*** Extracted material Section Begins ***

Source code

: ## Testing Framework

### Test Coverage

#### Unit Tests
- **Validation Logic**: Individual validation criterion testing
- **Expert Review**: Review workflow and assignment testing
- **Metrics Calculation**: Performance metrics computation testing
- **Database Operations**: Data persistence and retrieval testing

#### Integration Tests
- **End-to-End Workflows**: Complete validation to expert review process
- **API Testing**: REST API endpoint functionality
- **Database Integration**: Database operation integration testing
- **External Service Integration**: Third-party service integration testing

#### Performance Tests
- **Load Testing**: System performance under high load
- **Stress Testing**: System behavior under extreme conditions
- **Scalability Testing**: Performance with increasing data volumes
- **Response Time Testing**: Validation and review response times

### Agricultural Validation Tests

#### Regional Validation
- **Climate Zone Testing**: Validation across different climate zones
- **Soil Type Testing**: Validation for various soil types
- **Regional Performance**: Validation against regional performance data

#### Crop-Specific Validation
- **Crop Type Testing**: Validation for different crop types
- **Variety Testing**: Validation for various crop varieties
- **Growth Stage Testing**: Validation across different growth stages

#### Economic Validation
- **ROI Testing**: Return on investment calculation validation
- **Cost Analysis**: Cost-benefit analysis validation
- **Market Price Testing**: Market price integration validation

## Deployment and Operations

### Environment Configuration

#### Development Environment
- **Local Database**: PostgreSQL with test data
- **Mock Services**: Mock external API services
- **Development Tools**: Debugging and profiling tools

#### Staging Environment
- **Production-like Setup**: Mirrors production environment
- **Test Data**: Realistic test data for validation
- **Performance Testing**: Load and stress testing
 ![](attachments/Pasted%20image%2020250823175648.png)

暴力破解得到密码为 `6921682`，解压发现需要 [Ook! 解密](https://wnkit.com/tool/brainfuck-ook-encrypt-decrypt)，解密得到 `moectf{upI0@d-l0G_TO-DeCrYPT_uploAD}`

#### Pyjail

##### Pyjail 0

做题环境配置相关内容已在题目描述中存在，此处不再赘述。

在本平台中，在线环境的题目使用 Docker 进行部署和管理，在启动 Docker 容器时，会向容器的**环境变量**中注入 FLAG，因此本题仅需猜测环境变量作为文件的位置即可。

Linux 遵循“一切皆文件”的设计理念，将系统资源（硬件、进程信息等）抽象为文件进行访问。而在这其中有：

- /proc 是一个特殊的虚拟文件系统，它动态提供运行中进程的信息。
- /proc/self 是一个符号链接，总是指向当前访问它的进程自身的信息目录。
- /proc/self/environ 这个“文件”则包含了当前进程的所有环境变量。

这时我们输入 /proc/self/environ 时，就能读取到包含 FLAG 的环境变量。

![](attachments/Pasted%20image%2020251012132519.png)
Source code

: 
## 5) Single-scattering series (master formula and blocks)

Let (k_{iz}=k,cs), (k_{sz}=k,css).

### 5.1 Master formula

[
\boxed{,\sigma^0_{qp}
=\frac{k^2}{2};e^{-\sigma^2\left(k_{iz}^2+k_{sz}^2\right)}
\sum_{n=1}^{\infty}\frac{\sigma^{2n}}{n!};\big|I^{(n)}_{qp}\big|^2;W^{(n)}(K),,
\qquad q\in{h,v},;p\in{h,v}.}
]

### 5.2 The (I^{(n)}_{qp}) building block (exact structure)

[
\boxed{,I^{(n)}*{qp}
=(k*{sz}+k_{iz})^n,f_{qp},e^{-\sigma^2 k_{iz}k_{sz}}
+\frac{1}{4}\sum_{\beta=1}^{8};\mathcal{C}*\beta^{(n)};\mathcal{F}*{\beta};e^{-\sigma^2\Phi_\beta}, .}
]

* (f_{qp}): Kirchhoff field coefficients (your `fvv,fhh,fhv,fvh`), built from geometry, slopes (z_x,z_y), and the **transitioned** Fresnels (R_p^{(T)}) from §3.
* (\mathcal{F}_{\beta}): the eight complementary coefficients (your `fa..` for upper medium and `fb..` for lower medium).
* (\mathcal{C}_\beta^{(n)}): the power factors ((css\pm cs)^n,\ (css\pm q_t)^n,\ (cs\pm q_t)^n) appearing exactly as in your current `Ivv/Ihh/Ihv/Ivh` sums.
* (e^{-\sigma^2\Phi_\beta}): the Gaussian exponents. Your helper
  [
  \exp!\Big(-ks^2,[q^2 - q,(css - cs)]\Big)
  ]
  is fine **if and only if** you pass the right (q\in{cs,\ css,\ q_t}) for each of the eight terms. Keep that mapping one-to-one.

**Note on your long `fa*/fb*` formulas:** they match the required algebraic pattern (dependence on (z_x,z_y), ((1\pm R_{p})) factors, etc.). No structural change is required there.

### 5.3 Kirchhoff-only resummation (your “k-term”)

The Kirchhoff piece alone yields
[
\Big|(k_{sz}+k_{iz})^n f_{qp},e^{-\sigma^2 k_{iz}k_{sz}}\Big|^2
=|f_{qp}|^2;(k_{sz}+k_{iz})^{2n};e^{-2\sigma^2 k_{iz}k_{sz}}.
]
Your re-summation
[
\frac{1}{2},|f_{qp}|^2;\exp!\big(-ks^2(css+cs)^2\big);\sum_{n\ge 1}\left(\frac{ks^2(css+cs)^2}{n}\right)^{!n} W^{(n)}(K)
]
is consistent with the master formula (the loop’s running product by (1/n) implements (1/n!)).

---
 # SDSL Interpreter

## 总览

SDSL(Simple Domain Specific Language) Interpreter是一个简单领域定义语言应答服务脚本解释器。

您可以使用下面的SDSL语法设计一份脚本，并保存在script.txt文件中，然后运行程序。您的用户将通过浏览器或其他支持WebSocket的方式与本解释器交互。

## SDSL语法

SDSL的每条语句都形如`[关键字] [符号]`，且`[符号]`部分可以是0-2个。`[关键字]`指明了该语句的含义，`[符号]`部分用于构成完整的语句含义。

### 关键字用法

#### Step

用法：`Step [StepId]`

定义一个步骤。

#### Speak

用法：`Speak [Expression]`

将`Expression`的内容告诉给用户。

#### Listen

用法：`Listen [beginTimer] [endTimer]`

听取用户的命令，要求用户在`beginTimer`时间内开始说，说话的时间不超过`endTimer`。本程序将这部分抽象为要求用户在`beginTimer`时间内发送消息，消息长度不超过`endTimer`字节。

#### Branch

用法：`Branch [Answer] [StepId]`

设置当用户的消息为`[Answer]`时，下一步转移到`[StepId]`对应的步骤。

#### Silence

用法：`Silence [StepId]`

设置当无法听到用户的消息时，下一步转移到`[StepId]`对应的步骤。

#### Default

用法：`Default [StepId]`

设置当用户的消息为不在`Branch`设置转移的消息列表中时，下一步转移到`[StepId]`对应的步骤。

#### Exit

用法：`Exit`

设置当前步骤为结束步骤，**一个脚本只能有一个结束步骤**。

*** Extracted material Section Ends ***

Please set down all of the lines above again, character for character.

Source code

: ## Testing Framework

### Test Coverage

#### Unit Tests
- **Validation Logic**: Individual validation criterion testing
- **Expert Review**: Review workflow and assignment testing
- **Metrics Calculation**: Performance metrics computation testing
- **Database Operations**: Data persistence and retrieval testing

#### Integration Tests
- **End-to-End Workflows**: Complete validation to expert review process
- **API Testing**: REST API endpoint functionality
- **Database Integration**: Database operation integration testing
- **External Service Integration**: Third-party service integration testing

#### Performance Tests
- **Load Testing**: System performance under high load
- **Stress Testing**: System behavior under extreme conditions
- **Scalability Testing**: Performance with increasing data volumes
- **Response Time Testing**: Validation and review response times

### Agricultural Validation Tests

#### Regional Validation
- **Climate Zone Testing**: Validation across different climate zones
- **Soil Type Testing**: Validation for various soil types
- **Regional Performance**: Validation against regional performance data

#### Crop-Specific Validation
- **Crop Type Testing**: Validation for different crop types
- **Variety Testing**: Validation for various crop varieties
- **Growth Stage Testing**: Validation across different growth stages

#### Economic Validation
- **ROI Testing**: Return on investment calculation validation
- **Cost Analysis**: Cost-benefit analysis validation
- **Market Price Testing**: Market price integration validation

## Deployment and Operations

### Environment Configuration

#### Development Environment
- **Local Database**: PostgreSQL with test data
- **Mock Services**: Mock external API services
- **Development Tools**: Debugging and profiling tools

#### Staging Environment
- **Production-like Setup**: Mirrors production environment
- **Test Data**: Realistic test data for validation
- **Performance Testing**: Load and stress testing
 ![](attachments/Pasted%20image%2020250823175648.png)

暴力破解得到密码为 `6921682`，解压发现需要 [Ook! 解密](https://wnkit.com/tool/brainfuck-ook-encrypt-decrypt)，解密得到 `moectf{upI0@d-l0G_TO-DeCrYPT_uploAD}`

#### Pyjail

##### Pyjail 0

做题环境配置相关内容已在题目描述中存在，此处不再赘述。

在本平台中，在线环境的题目使用 Docker 进行部署和管理，在启动 Docker 容器时，会向容器的**环境变量**中注入 FLAG，因此本题仅需猜测环境变量作为文件的位置即可。

Linux 遵循“一切皆文件”的设计理念，将系统资源（硬件、进程信息等）抽象为文件进行访问。而在这其中有：

- /proc 是一个特殊的虚拟文件系统，它动态提供运行中进程的信息。
- /proc/self 是一个符号链接，总是指向当前访问它的进程自身的信息目录。
- /proc/self/environ 这个“文件”则包含了当前进程的所有环境变量。

这时我们输入 /proc/self/environ 时，就能读取到包含 FLAG 的环境变量。

![](attachments/Pasted%20image%2020251012132519.png)
Source code

: 
## 5) Single-scattering series (master formula and blocks)

Let (k_{iz}=k,cs), (k_{sz}=k,css).

### 5.1 Master formula

[
\boxed{,\sigma^0_{qp}
=\frac{k^2}{2};e^{-\sigma^2\left(k_{iz}^2+k_{sz}^2\right)}
\sum_{n=1}^{\infty}\frac{\sigma^{2n}}{n!};\big|I^{(n)}_{qp}\big|^2;W^{(n)}(K),,
\qquad q\in{h,v},;p\in{h,v}.}
]

### 5.2 The (I^{(n)}_{qp}) building block (exact structure)

[
\boxed{,I^{(n)}*{qp}
=(k*{sz}+k_{iz})^n,f_{qp},e^{-\sigma^2 k_{iz}k_{sz}}
+\frac{1}{4}\sum_{\beta=1}^{8};\mathcal{C}*\beta^{(n)};\mathcal{F}*{\beta};e^{-\sigma^2\Phi_\beta}, .}
]

* (f_{qp}): Kirchhoff field coefficients (your `fvv,fhh,fhv,fvh`), built from geometry, slopes (z_x,z_y), and the **transitioned** Fresnels (R_p^{(T)}) from §3.
* (\mathcal{F}_{\beta}): the eight complementary coefficients (your `fa..` for upper medium and `fb..` for lower medium).
* (\mathcal{C}_\beta^{(n)}): the power factors ((css\pm cs)^n,\ (css\pm q_t)^n,\ (cs\pm q_t)^n) appearing exactly as in your current `Ivv/Ihh/Ihv/Ivh` sums.
* (e^{-\sigma^2\Phi_\beta}): the Gaussian exponents. Your helper
  [
  \exp!\Big(-ks^2,[q^2 - q,(css - cs)]\Big)
  ]
  is fine **if and only if** you pass the right (q\in{cs,\ css,\ q_t}) for each of the eight terms. Keep that mapping one-to-one.

**Note on your long `fa*/fb*` formulas:** they match the required algebraic pattern (dependence on (z_x,z_y), ((1\pm R_{p})) factors, etc.). No structural change is required there.

### 5.3 Kirchhoff-only resummation (your “k-term”)

The Kirchhoff piece alone yields
[
\Big|(k_{sz}+k_{iz})^n f_{qp},e^{-\sigma^2 k_{iz}k_{sz}}\Big|^2
=|f_{qp}|^2;(k_{sz}+k_{iz})^{2n};e^{-2\sigma^2 k_{iz}k_{sz}}.
]
Your re-summation
[
\frac{1}{2},|f_{qp}|^2;\exp!\big(-ks^2(css+cs)^2\big);\sum_{n\ge 1}\left(\frac{ks^2(css+cs)^2}{n}\right)^{!n} W^{(n)}(K)
]
is consistent with the master formula (the loop’s running product by (1/n) implements (1/n!)).

---
 # SDSL Interpreter

## 总览

SDSL(Simple Domain Specific Language) Interpreter是一个简单领域定义语言应答服务脚本解释器。

您可以使用下面的SDSL语法设计一份脚本，并保存在script.txt文件中，然后运行程序。您的用户将通过浏览器或其他支持WebSocket的方式与本解释器交互。

## SDSL语法

SDSL的每条语句都形如`[关键字] [符号]`，且`[符号]`部分可以是0-2个。`[关键字]`指明了该语句的含义，`[符号]`部分用于构成完整的语句含义。

### 关键字用法

#### Step

用法：`Step [StepId]`

定义一个步骤。

#### Speak

用法：`Speak [Expression]`

将`Expression`的内容告诉给用户。

#### Listen

用法：`Listen [beginTimer] [endTimer]`

听取用户的命令，要求用户在`beginTimer`时间内开始说，说话的时间不超过`endTimer`。本程序将这部分抽象为要求用户在`beginTimer`时间内发送消息，消息长度不超过`endTimer`字节。

#### Branch

用法：`Branch [Answer] [StepId]`

设置当用户的消息为`[Answer]`时，下一步转移到`[StepId]`对应的步骤。

#### Silence

用法：`Silence [StepId]`

设置当无法听到用户的消息时，下一步转移到`[StepId]`对应的步骤。

#### Default

用法：`Default [StepId]`

设置当用户的消息为不在`Branch`设置转移的消息列表中时，下一步转移到`[StepId]`对应的步骤。

#### Exit

用法：`Exit`

设置当前步骤为结束步骤，**一个脚本只能有一个结束步骤**。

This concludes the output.